With the development of society and the availability of new building technologies (reinforced concrete, steel etc.) the classical aesthetic regime lost its rationality and became a fetter upon the further development of the built environment. What once was an accumulated wisdom became an irrational prejudice that had to be battled also on the ideological plane of aesthetic value. This necessary battle was waged and won by the heroes of the 'modern functionalism'. The technological and social revolutions called forth an aesthetic revolution, establishing and aestheticizing non-classical proportions, a new tectonic and new compositional, i.e. organizational patterns. An earlier but equally significant aesthetic revolution concerning the image of the good city is analyzed by Tafuri: the shift from the strictly formalized and centrally controlled Baroque absolutist city-planning to the call for a picturesque city-scape celebrating "chaos, uproar, and tumult" (Laugier) as the fitting impression of a vital city. The picturesque was dismantling the former aesthetic regime that had become a fetter upon the development of early capitalist accumulation and privately driven urban growth. The new sensibility was able to identify with the emergent vital production- and life-processes rather than being locked into a reactionary gesture of repulsion and rejection.
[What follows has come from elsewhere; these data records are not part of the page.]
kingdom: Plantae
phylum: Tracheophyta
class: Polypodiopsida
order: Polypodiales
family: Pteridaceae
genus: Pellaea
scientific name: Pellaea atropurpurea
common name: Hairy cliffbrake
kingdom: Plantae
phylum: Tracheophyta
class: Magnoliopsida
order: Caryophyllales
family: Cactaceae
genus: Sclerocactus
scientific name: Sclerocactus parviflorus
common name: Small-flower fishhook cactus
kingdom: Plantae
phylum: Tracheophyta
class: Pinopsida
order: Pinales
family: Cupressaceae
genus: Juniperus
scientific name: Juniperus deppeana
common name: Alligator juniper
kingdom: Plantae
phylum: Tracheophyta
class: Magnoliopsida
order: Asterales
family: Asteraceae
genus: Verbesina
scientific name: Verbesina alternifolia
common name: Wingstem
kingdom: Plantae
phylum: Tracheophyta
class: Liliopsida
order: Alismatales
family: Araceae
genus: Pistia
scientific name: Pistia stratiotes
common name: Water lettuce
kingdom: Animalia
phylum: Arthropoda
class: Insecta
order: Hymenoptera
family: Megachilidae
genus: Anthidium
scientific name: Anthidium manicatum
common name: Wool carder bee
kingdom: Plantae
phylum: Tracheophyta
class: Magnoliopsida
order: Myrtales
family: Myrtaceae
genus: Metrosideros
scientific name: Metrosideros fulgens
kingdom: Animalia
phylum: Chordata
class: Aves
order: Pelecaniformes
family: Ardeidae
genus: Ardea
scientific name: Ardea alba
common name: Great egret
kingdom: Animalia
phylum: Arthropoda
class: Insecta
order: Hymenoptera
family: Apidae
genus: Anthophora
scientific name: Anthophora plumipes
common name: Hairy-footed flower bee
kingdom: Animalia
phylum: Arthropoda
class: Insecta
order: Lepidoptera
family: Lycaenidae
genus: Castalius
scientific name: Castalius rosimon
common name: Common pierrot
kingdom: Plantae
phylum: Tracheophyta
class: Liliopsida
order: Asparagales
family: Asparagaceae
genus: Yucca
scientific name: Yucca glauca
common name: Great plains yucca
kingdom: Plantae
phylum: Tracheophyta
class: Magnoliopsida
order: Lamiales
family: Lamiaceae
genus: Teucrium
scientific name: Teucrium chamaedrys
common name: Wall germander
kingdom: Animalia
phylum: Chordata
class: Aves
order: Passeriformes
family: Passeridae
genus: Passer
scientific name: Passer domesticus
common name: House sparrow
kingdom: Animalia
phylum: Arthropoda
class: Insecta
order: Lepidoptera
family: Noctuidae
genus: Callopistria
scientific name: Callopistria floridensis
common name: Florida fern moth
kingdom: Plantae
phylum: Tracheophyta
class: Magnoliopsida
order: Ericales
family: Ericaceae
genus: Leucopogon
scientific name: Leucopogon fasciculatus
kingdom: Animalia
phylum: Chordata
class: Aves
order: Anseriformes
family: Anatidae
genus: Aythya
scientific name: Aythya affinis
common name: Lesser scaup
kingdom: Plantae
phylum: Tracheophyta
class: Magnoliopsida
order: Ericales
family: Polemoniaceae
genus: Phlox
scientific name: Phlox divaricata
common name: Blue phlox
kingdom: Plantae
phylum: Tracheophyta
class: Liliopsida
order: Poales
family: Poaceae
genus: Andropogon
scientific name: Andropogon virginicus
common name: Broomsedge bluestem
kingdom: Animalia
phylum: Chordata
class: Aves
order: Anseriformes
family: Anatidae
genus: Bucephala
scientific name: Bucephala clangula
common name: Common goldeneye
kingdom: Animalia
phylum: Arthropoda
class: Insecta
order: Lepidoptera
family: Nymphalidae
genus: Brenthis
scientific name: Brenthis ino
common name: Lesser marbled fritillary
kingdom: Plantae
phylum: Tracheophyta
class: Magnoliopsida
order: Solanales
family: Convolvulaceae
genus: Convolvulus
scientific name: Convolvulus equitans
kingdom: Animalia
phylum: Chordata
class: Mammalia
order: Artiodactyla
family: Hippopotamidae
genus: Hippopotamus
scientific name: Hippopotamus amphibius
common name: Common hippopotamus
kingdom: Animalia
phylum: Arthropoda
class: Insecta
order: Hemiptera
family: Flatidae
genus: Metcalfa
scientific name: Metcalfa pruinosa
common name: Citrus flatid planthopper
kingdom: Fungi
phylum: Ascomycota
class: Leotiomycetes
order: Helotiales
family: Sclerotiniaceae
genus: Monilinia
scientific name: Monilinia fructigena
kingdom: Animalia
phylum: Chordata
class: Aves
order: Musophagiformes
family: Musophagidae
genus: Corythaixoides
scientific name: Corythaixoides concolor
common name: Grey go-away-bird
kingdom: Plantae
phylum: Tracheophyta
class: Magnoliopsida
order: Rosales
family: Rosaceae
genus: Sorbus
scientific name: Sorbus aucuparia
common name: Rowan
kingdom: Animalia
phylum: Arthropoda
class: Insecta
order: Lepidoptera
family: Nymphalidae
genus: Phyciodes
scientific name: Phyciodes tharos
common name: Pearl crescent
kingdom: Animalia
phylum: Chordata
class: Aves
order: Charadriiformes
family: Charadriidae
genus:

The 'radical functionalism' of the twenties (e.g. ABC group) was going beyond a mere post-rationalization and aesthetic codification of spontaneously emerging forms and posed the total suspension of any aesthetic regime and argument, projecting a scientific elaboration of architecture. This anti-art position was productive in this period of fundamental technological, socio-economic and political transformation.

The subsequent codification of the results of a decade of work in the notion of an International Style should not be interpreted as a reactionary move, but has to be understood within the productive dialectic of material performance and aesthetic codification. After the new social and technological conditions and potentials have been allowed to formally crystallize, style lubricates their dissemination. In the 25 year post-war boom this codification and the resulting economy of easy aesthetic appropriation was indeed a productive factor in the fast world wide proliferation of the achievements of modernism.

But any extended reliance on aesthetic judgement creates the idealist illusion that the well-designed can be identified and ascertained aesthetically beyond the limits of a specific historical period - an illusion the profession is still infested with. Although I conceded above that the aesthetic dimension remains a powerful and inescapable dimension of Architecture, it does not operate in a vacuum. In the last analysis it has to mediate the economies of performance within total material reproduction of society. From a 'materialist' perspective the real and perennial driving force behind aesthetic and moral development originates in the economic realm.

Koolhaas also grasps this and wants to surf the wave of (commercial) development and is keen to hunt for new forms that emerge from new programmatic/demographic/technological forces. In order to avoid the erosion of its relevance the discipline of Architecture had to open itself to the material forces and revolutionize its idealist discourse retrospectively learning from Manhattan, Las Vegas and more recently from the successes of Portman's big buildings. The data-scape approach tries to push further and speculate about new and uncharted potentials of pragmatic form.

In conclusion: The point is not to start with 'nice ideas' or fantasies of the beautiful in order to suffer their inevitable corruption (quite pathetic), but to find beauty within the logic of modernization and the social relations this process throws or allows us into, like high density, mobility, diversity, anonymity ...etc. The point is to construct, and aesthetisize the latest possibilities of the development of social productivity.